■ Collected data

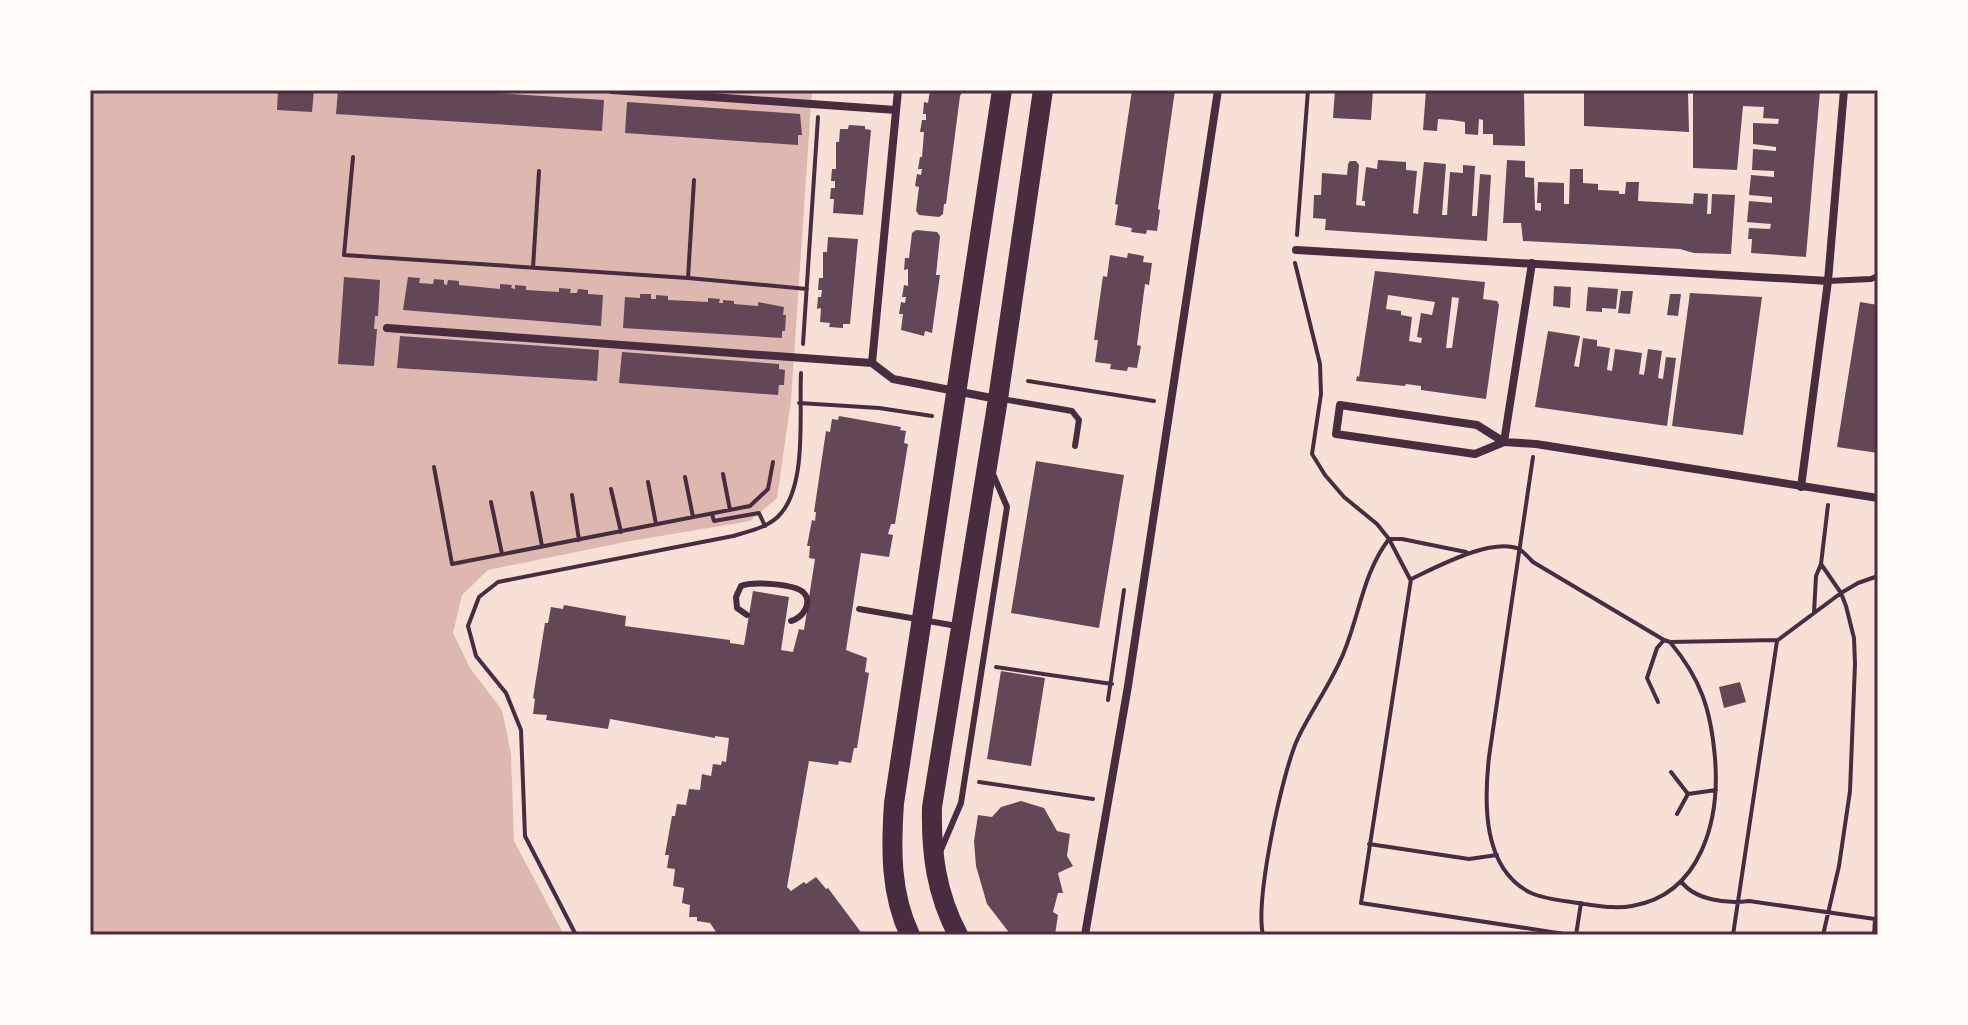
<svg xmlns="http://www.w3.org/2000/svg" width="1968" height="1025" font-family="Signika,sans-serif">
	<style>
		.water { fill: #dcb8b0 }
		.building { fill: #644757; fill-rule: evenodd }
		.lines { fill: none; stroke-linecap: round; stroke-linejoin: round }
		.path { stroke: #4a2c40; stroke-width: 4 }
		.service { stroke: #4a2c40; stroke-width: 6 }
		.minor { stroke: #4a2c40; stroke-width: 8 }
		.primary { stroke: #4a2c40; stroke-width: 20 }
		.neatline { fill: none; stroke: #4a2c40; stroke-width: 3 }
	</style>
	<rect width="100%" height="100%" fill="#f7e1d7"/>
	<path class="water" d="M90,90H812L791,400L777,498L750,521L625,542L488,570L462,595L453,633L470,668L502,710L511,754L514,841L564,935H90Z"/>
	<path class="building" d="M278,90H314L312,112L277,110Z
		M338,90H451L604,100L602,131L336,114Z
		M930,90H963L960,96L946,204H944L943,214L939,217L919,215L916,211L919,187L915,186L917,174L921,175L922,169H918L920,157H922L924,132H920L922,120H926V114H923L924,102L928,103Z
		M1132,90H1175L1158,209L1160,210L1157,231L1147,230L1146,234L1131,232L1132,228L1115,225L1118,205L1115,204Z
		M1335,90H1373L1371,120L1333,118Z
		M1426,90H1494L1524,93L1525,146L1493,145V134H1483V120L1479,119L1478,135L1465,134V122L1452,120L1438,119L1437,131L1423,130Z
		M1584,90L1688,93L1689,132L1584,126Z
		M1693,90L1820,91L1806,257L1751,253L1752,239H1748L1749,228L1770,229L1771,224L1747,222L1749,201L1772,203V197L1749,195L1751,175L1774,177V171L1752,170L1753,149L1776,151V147L1753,144V123L1778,124L1779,119L1763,118L1764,107L1743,106L1737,170L1693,168Z
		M627,102L800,114L802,135H798V145L625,133Z
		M849,125L865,126V129L871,130L863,215L833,213L834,199H830L831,188H835V181H831L832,169H836V142H839L840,129H848Z
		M1378,160L1406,162V170L1417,171L1413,213L1418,214L1424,162L1446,164L1442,215H1447L1450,172L1463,173V165L1475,166L1472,216H1477L1480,174L1491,175L1487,241L1325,230L1326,219L1313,218L1314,195H1321L1322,173L1347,175L1348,164L1350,161H1356L1359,165L1356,205L1365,206V201H1362L1366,167L1377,169Z
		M1507,160L1525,161V177L1534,178L1535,210L1541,211V203H1537L1538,182L1564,183V204H1569L1570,169H1583V183L1598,184V190L1619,191V194H1625L1626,182H1639L1638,201L1693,204L1694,193L1708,194L1707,214H1711L1712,194L1735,195L1731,254L1694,253L1680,249L1523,241L1521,223H1503Z
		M916,230L937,232L940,236L936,275H940L932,333L925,331L924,336L901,330L903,314H899L901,302L905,303L906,297H902L904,285L908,286V269L904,270L905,258H909L912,233Z
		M828,237L858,239L850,324H843V328L829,327L830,323L820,322L821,308L817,309L818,297H821L822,290H818L819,278H823V252H827Z
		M1128,253L1144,256L1143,262L1152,263L1149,285L1145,284L1137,345L1141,346L1137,368L1128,367L1127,371L1110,369L1111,364L1095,362L1098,340H1094L1103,276L1107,277L1110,255L1127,258Z
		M1375,271L1485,282L1483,299L1497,301L1499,305L1486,399L1421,390V386L1406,384L1405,386L1356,381L1357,376L1359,377ZM1388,295L1435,302L1432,315L1421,313L1417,337L1422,338L1421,343L1409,341L1412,317L1401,315V311L1386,309ZM1452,297L1459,298L1452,348H1446Z
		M344,277L380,280L378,316H375L374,329H377L374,366L338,364Z
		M408,277L420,278L419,283L433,284L434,279L444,280V284L447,285L448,280L459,281V285L500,289V284L512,285L511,288L515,289V285L526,286V290L559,292V288L571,289L570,293H577L578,289L588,290V294L603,295L601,326L403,310Z
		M1554,286L1571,287L1570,308L1553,306Z
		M1588,287L1618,289L1616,309L1602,308V312L1586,311Z
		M1621,291H1633L1630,314L1618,313Z
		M1690,293L1762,297L1743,435L1672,426Z
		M640,294H651V299H656V295L668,296V300L708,302V298L720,299L719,303H723V300L734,301V304L758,306V302L784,307L783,315H786L785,331H782V338L623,328L625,297L640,298Z
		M1670,294H1681L1678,316L1667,315Z
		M1860,302L1878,305V453L1837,447Z
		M1548,331L1580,336L1574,366L1579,367L1583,338L1597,340V346L1610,348L1607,370L1612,371L1615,349L1642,353L1639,374L1644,375L1648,349L1662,351L1658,378L1663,379L1666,357L1676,358L1667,426L1535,407Z
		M400,336L599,350L597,381L397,368Z
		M622,352L779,364V369L785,370L784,385H779L778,395L619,383Z
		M839,416L901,427L900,430L906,431L904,443L908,444L895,524H891L888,534L893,535L889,557L861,553L846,650L867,658L865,672L869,673L857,748H854L851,763L839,761L838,765L809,761L787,887L791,891L804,882L806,884L816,877L826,889L828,888L863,935H718L710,923L697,921V917H689L690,905L682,903L684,888L673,886L675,869L667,868L669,855H665L672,816H675L677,804L686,805L689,789L700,790L702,774L711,776L713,764L721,765L722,761L726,762L729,738L715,736V738L610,719L608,729L546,720L547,715L533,714L535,699L533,698L545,623H548L551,607L563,609L564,605L626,616L625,626L730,640V643L744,645L753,591L789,597L781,650L793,652L799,629L804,630L815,559L809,558L810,546H807L812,520L815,521L816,512H814L826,431L830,432L832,419L838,420Z
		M1036,461L1124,475L1099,628L1011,613Z
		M1001,671L1045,678L1031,766L987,759Z
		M1740,682L1746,702L1724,708L1719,687Z
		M1021,801L1044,808L1057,831L1070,834L1067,856L1073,866L1058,873L1063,893H1058L1053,912L1058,915L1055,935H1011L987,904L976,866L974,841L978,815L992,817L1001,807Z"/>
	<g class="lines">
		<path class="path" d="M353,157L344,255L688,278L807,289
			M1297,235L1308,90
			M1295,263L1320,364L1321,394L1312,454L1325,475L1344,497L1377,524L1389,539L1410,579
			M533,268L539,171
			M688,278L694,180
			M803,344L818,117
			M1028,381L1154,401
			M799,403L879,408L932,416
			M1533,457L1489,757C1484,802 1482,869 1531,893C1547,900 1567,901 1584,904C1600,906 1616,909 1632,906C1702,894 1720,819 1715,758C1711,710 1701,679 1670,642
			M434,467L452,564L750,506L768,489L773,462
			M723,474L730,510
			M685,477L693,517
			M648,482L656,524
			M611,489L621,532
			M532,493L542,546
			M572,495L579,540
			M491,502L502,554
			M712,514L714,521L759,513L765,526
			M1389,539H1402L1466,552
			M1814,613L1816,576L1821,564
			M996,667L1112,684
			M1108,700L1124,590
			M1658,702L1647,678L1657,648L1664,640
			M1671,772L1688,794
			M979,782L1093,799
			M1677,814L1688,794L1716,790
			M1369,844L1469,859L1497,855
			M1681,881C1694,900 1727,904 1749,901L1875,919L1874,935
			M576,935L525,836L521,730L506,693L476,656L468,626L479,597L498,582L733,536C750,531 771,527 782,512C807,481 799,411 801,373
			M1263,935C1255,900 1282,772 1298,738C1312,709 1332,682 1344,652C1360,613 1363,573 1389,539
			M1571,935L1361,903L1411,579C1435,568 1491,537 1519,549C1524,552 1529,558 1533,562L1664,640L1670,642L1778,640L1841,593L1858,583L1878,576
			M1576,935L1581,903
			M1733,935L1777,641
			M1823,935L1839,866L1850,791L1855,664L1854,638L1846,606L1841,593L1821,564L1828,505"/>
		<path class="service" d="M1828,281L1871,279L1878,276
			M1002,399L1072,411L1079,420L1075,446
			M859,609L957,626
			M747,615L737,608L736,597L741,586C752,581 794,584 803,592C814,603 802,618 791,621
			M940,852L961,803L1007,507L993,474"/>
		<path class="minor" d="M612,90L896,110
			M898,90L872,363L893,379L997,399
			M1296,250L1828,281
			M387,328L872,363
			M1504,442L1477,425L1340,405L1336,434L1475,454L1504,442L1536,444L1878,498
			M1504,442L1532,263
			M1801,487L1828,281L1844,90
			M1085,935L1128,686L1218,90"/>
		<path class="primary" d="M910,935C890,893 891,848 894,803L1002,90
			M958,935C936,893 931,853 932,807L998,399L1043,90"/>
	</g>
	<rect width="1968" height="1025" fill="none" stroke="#fffaf5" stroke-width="184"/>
	<rect x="92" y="92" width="1784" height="841" class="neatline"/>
</svg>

■ TASK TO COMPLETE
Using the records above, list each line that includes "lines".

■ WRITTEN REPLY
		.lines { fill: none; stroke-linecap: round; stroke-linejoin: round }
	<g class="lines">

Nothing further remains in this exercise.